Give the number of lines in the records below that include the word "August", and add nothing to it.

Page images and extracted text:
—————
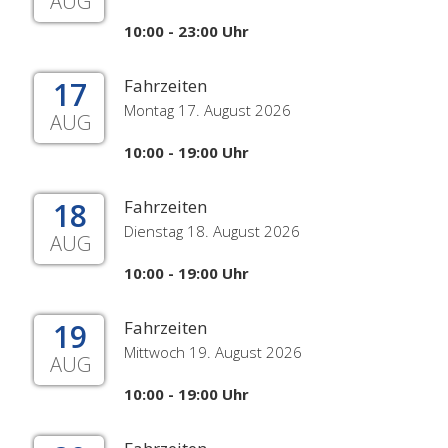
AUG
10:00 - 23:00 Uhr
17
Fahrzeiten
Montag 17. August 2026
AUG
10:00 - 19:00 Uhr
18
Fahrzeiten
Dienstag 18. August 2026
AUG
10:00 - 19:00 Uhr
19
Fahrzeiten
Mittwoch 19. August 2026
AUG
10:00 - 19:00 Uhr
—————
**Exercise response**
3